**PROBLEM TO SOLVE:**
Shorten the paragraph in the supplied text that begins "Almost overnight, however" to two sentences, keeping its main facts.

## Start SUPPLIED TEXT

Almost overnight, however, advertising copy in the business press shifted from “Manage your business” into the grammatically questionable, “Grow your business.” The implication here being if your enterprise is content just providing a reliable product or service while maintaining itself and its employees– you’re ripe for hostile takeover. In what was euphemistically dubbed, “reorganization,” corporate raiders ransacked the landscape leaving mass lay-offs and smoking ruins of once-solid assets in their wake.

“If you’re sitting still, you’re dead in the water” became corollary to the iconic, “Greed, (for lack of a better word,) is good.” Investors took note and threw money at these new entities as “deregulation” compounded the pillage. The “outsourcing” of American jobs had begun.

Yet, in the last thirty years, fewer and fewer American employees have been responsible for more and more output, and up until very recently, production has not only held steady, it has increased significantly- albeit in good part to the effects of cheap foreign labor both here and abroad.

At some point, however, we became too efficient, and productivity ran away with us. Too many houses, too many cars, too many flat screen TV’s, too many freaking hamburger patties– yet public policy continued to reward units produced over such intangibles as environmental cost or the market’s ability to absorb them. Any rational assessment of actual need was colored by the expectation that demand would only continue to increase. And as everybody knew “real estate only goes up.”

## End SUPPLIED TEXT
## Start DATASET EXTRACT

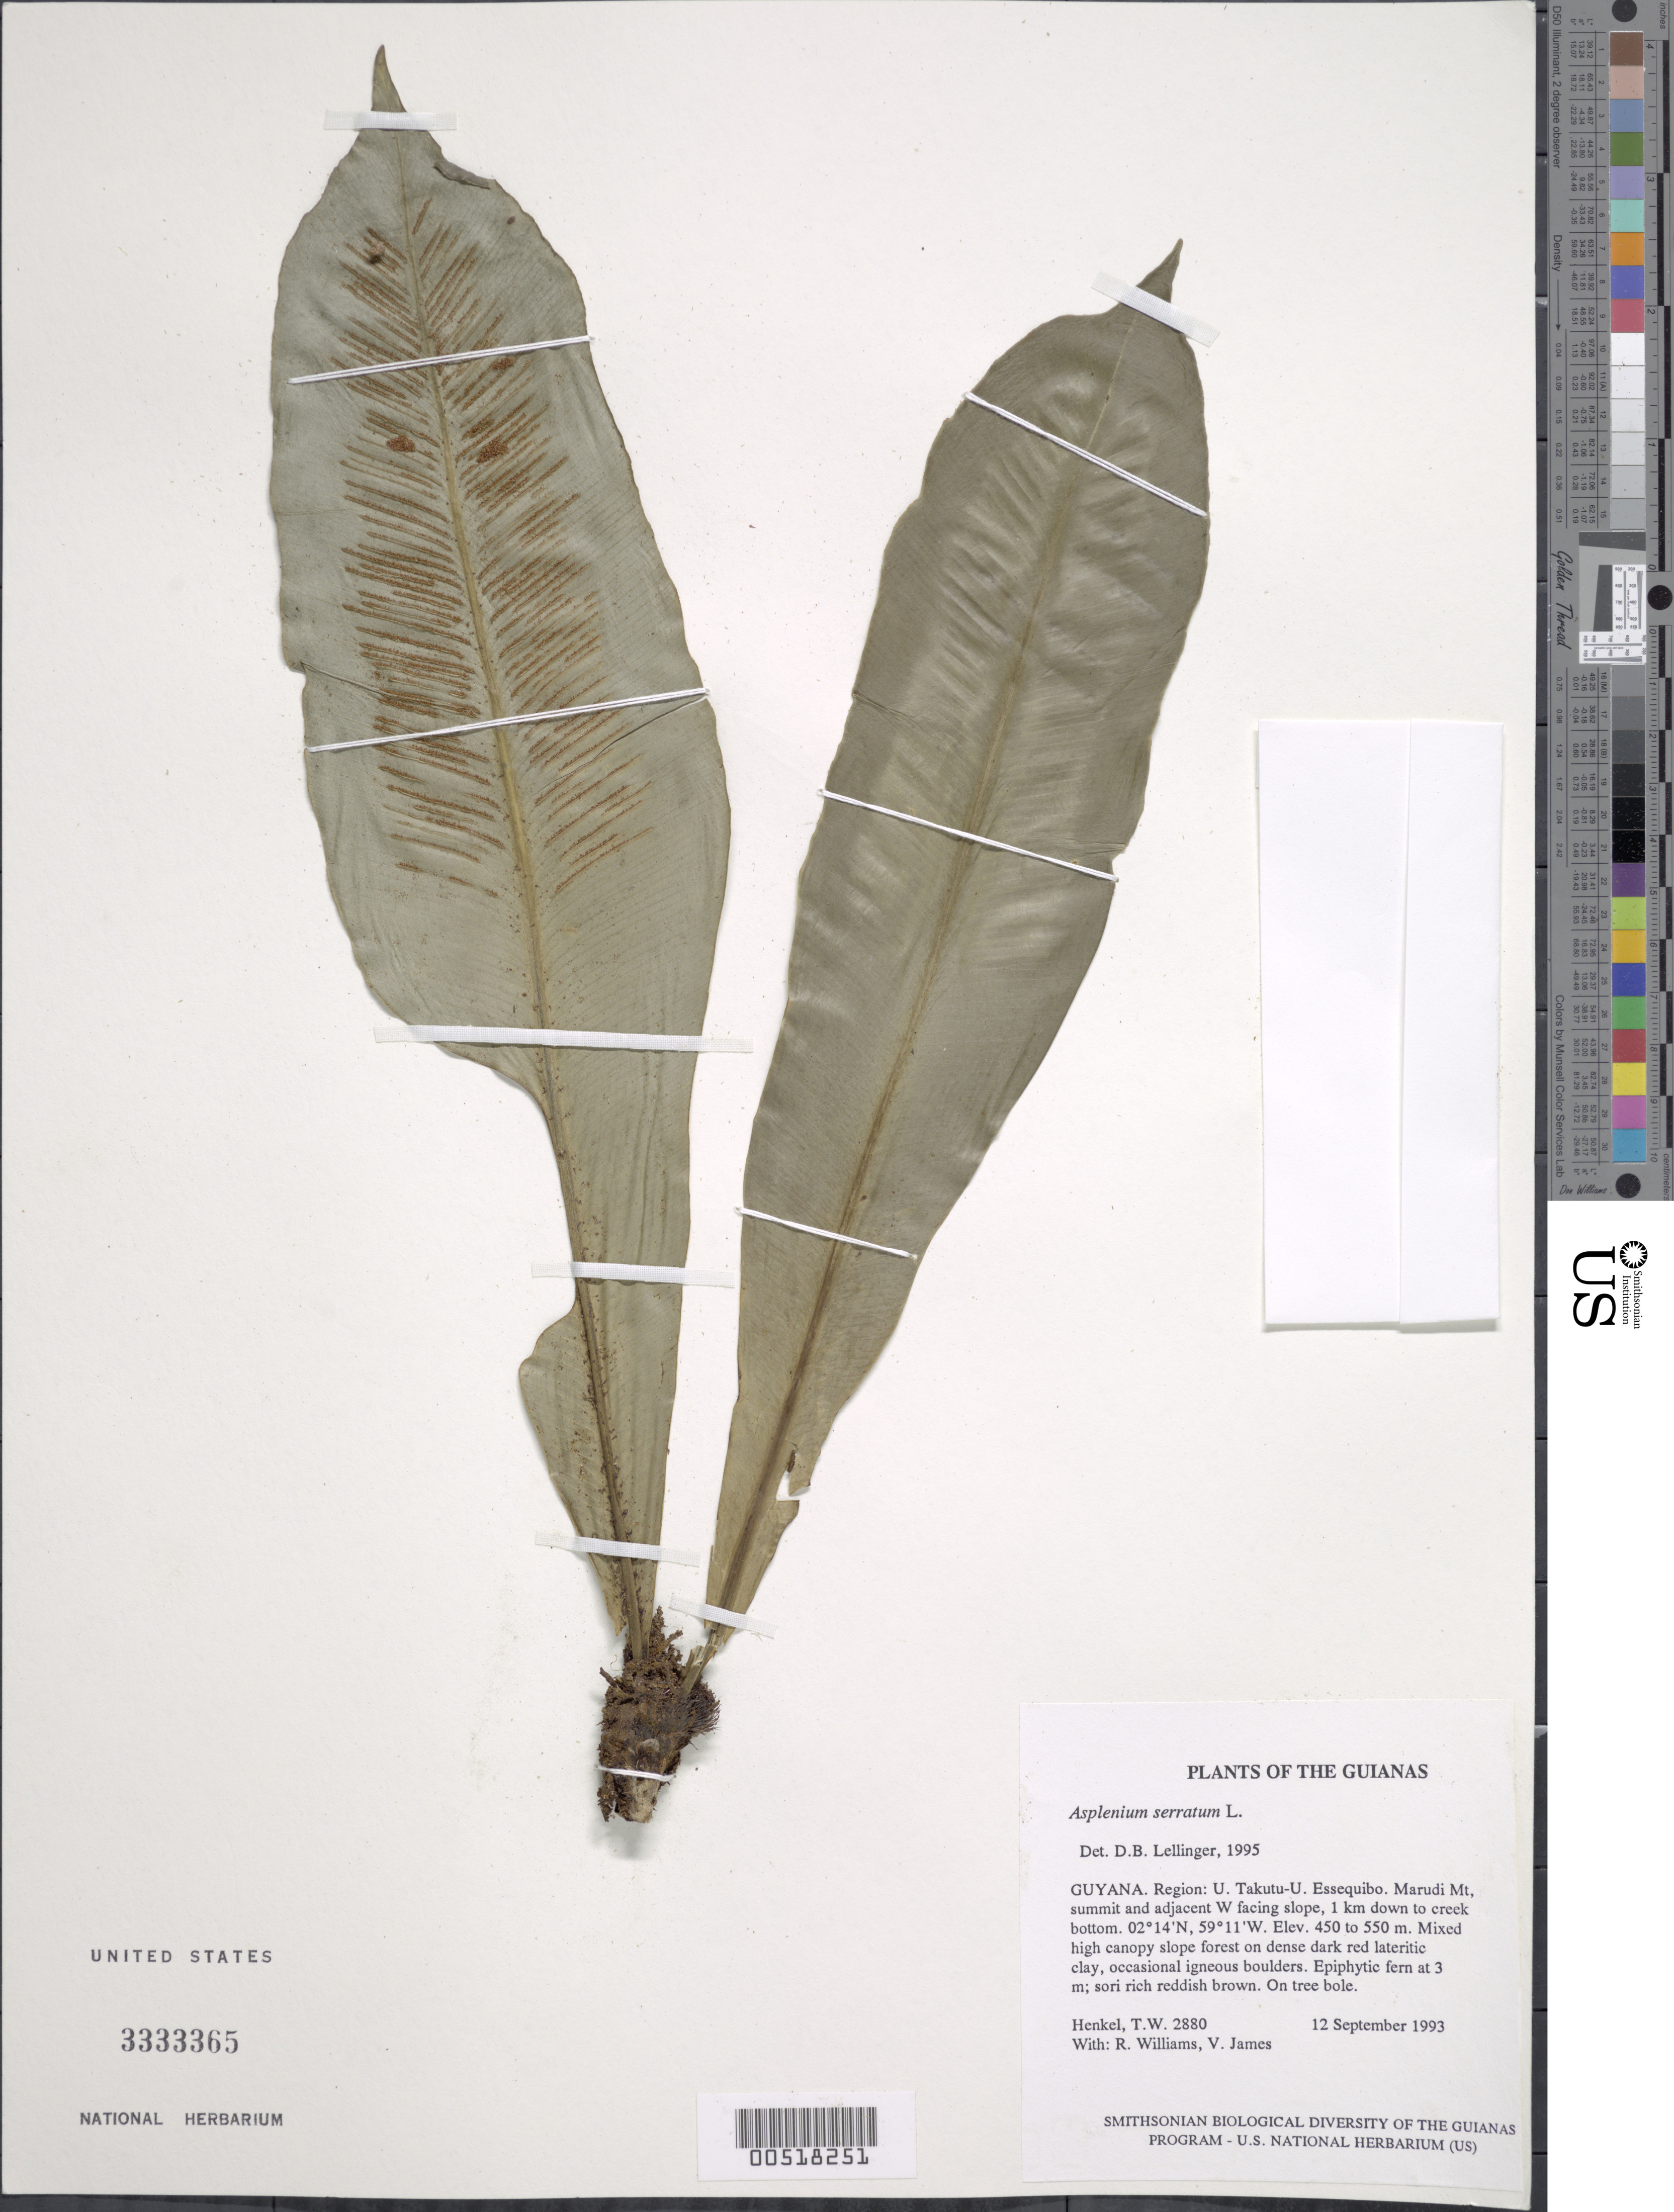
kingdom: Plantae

## End DATASET EXTRACT

**TASK OUTPUT:**
Business-press advertising suddenly shifted from "Manage your business" to "Grow your business," implying that a company content to provide a reliable product or service while maintaining itself and its employees was ripe for hostile takeover. Under the euphemism "reorganization," corporate raiders ransacked the landscape, leaving mass layoffs and the ruins of once-solid assets behind.